The consultancy, Cornwall Insight, said on Tuesday that the price cap for energy bills could hit £4,266 for the first quarter of 2023.
This is higher than their previous observation and comes hard on the heels of the announcement that the energy regulator Ofgem will now review the price cap every three months.
Every time I see the words ‘price cap’ or ‘Cornwall Insight’ my heart sinks and not just because it would appear to be an inevitable precursor to more financial heartache for some and destitution for others.
Let’s be clear.
Millions of people can’t pay energy costs of £4,266 per year. If you rely solely on the state pension or Universal Credit or are in a low-paid job, you can’t pay what you don’t have.
Even allowing for the package of measures announced by former chancellor Rishi Sunak, bills of this magnitude won’t be paid.
They won’t be paid, not as an act of defiance, but for the simple reason you can’t pay when your reserves are exhausted.
Some context…
The definition of fuel poverty is measured differently in the constituent nations of the UK.

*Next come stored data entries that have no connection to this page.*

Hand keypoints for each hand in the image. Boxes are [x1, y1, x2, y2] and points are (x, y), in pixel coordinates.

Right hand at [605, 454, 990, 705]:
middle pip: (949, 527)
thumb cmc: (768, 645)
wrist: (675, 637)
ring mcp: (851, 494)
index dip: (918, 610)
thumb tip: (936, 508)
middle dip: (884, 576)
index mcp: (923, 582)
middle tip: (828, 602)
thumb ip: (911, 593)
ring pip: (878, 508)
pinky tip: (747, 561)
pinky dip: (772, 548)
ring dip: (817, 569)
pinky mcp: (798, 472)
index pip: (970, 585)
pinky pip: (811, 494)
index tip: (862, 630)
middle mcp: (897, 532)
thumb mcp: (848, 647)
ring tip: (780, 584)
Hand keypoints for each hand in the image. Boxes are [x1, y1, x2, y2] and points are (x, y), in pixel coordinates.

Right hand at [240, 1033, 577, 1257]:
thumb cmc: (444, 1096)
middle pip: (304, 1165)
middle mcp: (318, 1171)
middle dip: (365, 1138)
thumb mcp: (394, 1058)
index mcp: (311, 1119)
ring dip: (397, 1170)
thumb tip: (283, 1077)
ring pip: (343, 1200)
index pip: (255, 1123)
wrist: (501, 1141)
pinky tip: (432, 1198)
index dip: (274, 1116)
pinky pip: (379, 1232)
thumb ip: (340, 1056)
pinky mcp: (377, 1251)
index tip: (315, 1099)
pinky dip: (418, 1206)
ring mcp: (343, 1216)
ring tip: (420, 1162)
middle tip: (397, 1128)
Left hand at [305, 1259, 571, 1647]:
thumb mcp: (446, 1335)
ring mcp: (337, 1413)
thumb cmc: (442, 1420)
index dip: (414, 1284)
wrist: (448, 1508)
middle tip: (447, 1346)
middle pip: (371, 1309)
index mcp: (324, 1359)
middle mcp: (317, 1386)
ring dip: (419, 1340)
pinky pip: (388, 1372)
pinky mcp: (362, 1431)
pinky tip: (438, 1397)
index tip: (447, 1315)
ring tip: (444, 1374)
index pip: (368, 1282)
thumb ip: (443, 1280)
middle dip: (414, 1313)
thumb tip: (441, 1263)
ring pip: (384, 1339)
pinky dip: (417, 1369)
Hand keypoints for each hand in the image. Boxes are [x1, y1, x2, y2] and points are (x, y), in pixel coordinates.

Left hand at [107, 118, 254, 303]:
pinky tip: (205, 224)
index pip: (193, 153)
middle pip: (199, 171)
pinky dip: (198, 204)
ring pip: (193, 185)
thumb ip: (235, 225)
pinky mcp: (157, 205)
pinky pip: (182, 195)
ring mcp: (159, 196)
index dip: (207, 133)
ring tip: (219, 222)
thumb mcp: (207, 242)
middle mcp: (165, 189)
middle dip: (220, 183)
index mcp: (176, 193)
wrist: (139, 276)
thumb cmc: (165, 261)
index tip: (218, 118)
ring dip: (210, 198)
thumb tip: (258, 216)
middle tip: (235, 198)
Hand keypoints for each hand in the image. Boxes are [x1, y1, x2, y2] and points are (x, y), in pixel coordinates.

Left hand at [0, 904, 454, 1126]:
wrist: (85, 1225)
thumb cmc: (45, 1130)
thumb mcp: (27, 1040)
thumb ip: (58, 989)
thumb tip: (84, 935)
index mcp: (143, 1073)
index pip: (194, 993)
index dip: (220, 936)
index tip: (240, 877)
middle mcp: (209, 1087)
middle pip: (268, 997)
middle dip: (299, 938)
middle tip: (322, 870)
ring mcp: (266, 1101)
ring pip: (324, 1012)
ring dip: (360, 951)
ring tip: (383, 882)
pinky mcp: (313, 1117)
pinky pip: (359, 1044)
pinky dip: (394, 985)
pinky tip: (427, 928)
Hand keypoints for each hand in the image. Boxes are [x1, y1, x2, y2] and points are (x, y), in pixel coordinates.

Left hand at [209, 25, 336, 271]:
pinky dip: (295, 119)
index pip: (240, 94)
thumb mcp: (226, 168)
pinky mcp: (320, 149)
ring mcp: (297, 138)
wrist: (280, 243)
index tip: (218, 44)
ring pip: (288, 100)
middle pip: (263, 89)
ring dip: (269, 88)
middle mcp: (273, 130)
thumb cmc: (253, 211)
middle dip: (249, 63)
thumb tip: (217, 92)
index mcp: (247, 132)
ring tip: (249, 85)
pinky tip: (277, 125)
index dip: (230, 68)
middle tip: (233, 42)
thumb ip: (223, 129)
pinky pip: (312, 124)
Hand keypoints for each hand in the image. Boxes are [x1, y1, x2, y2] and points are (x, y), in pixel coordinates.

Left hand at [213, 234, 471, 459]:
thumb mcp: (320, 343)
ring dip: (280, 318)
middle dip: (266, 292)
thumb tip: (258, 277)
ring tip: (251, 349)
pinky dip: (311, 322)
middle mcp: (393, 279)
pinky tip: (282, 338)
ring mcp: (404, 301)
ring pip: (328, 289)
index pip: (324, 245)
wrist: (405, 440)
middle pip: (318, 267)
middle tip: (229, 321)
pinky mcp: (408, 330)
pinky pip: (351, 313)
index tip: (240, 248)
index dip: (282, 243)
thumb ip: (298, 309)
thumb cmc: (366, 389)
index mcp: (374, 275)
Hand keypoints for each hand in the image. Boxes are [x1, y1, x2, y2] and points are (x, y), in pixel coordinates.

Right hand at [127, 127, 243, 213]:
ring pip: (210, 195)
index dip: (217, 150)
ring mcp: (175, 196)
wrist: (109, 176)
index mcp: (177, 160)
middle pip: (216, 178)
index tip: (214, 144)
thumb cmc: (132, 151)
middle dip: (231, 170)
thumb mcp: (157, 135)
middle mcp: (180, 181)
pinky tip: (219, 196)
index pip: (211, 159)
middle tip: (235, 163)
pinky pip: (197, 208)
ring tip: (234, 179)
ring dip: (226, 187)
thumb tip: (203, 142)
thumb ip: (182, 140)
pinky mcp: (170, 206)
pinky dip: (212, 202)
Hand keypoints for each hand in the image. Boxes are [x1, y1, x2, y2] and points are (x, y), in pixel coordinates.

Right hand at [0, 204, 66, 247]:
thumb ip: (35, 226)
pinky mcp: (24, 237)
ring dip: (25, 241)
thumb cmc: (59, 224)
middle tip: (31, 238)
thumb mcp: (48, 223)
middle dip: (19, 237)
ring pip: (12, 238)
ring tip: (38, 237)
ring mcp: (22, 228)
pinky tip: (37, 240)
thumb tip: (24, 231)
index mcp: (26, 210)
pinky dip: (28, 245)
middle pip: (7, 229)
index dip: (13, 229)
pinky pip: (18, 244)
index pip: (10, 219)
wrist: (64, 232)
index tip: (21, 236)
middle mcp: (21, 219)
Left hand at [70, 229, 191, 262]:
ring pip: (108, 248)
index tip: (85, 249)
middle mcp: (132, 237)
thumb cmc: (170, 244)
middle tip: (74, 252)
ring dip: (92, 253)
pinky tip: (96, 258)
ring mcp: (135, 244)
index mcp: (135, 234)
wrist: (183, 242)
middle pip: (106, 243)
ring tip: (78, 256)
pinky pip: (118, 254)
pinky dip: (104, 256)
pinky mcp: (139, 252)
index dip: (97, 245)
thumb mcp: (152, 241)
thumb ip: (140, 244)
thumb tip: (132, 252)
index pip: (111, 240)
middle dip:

In Scotland, you are deemed to be in fuel poverty if you spend more than 10% of your disposable income on energy after deducting what is spent on housing costs.
Currently, 25% of households in Scotland are in fuel poverty.
However, according to the Child Poverty Action Group (CPAG), that could rise to an astonishing 61% in 2023 if the predictions of Cornwall Insight come true.
Throughout the UK, the CPAG estimate that 15 million households will be in effective fuel poverty.
Let that sink in, 15 million, over half of all households.
Alarmingly they estimate this will affect 80% of large families and lone parent and pensioner couple households.
Given the pronouncements from the regulator, it would appear it is not a matter of if but when these statistics become a reality.
That reality will manifest itself in cold homes, a run on mental health as people worry about what will happen when they rack up huge arrears.
It will lead to illness from the cold as some parents choose to eat rather than heat.
Children’s performance at school could suffer and adults will rage against a private shame that, through no fault of their own, they can’t keep their kids warm.
It is almost unimaginable that this scenario is playing out in the UK in the year 2022, but it is about to be a hard reality.
That is why on Monday the former Labour prme minister Gordon Brown said a package of measures to mitigate this disaster could not wait until members of the Conservative Party choose a new leader to become PM.
It is why the First Minister demanded an urgent meeting with the Prime Minister to deal with the crisis.
The view from 10 Downing Street is clear. There will be no summit, no new package of measures, and no indication of future strategy until a new Prime Minister is in post in exactly one month.
So, of the two people who could be PM, what have they said on this subject?
Precious little of any substance is the answer.
Whilst most voters mull over what they can afford and what lifestyle choices will have to be made to free up more money for energy costs, Rishi Sunak and Liz Truss fight on an agenda that excites 160,000 members of the Conservative Party.
It says nothing about the here-and-now crisis, far less addresses those who do not have a lifestyle to adjust and await indebtedness.
Liz Truss does not want handouts but tax cuts, decreases in taxation that give more money to help with the rising bills.
As her rival points out, her proposals would not even scratch the surface of the problem and would, in relative terms, help those who are better placed to weather the storm.
Truss is likely to be Prime Minister, but her tax-cutting agenda has little relevance to dealing with the scale of the impending disaster.
Let me give you a prediction. Her politics, motoring to a tax cutting, smaller state, non- interventionist agenda, will perform the quickest u-turn of any premier in history.
Slogans don’t make a policy. And her feet won’t get warm around the cabinet table before a little thing called reality bins her rhetoric and starts to concentrate her mind to the possibility of indebtedness on a scale not seen in modern times.
The poor will never clear their arrears. The government and/or the energy companies will be forced to write debts off in the years to come, since chasing the poor for what they don’t have is a pointless pursuit.
For Prime Minister Truss, this is a poll tax moment, a point when those disinterested in politics are radicalised and scandalised by what their government is failing to do.
There will be government rhetoric about personal responsibility and fevered denunciations of militants and of the country being held to ransom by extremists and law breakers.
These lines normally chime and at times are even successful.
But if 15 million households fall into fuel poverty and many more are having their standard of living scythed, the favoured script of Conservative ministers will ring hollow and be seen as evidence of a Prime Minister who is out of touch.
The current storm over energy bills, higher inflation, higher interest rates, and strikes aplenty born of panic over the cost-of-living crisis would be enough to test the temperament and leadership skills of a heavyweight political figure.
Liz Truss is no heavyweight. She does a fair impersonation of a malleable stooge being worked from behind by more ideologically robust Conservatives who are on a mission to destroy state socialism.
In just a month, the new Prime Minister will inherit a poisoned chalice. There won’t be much time to avert disaster. To keep the country onside, it will involve an embrace of everything she has spent her leadership campaign denouncing.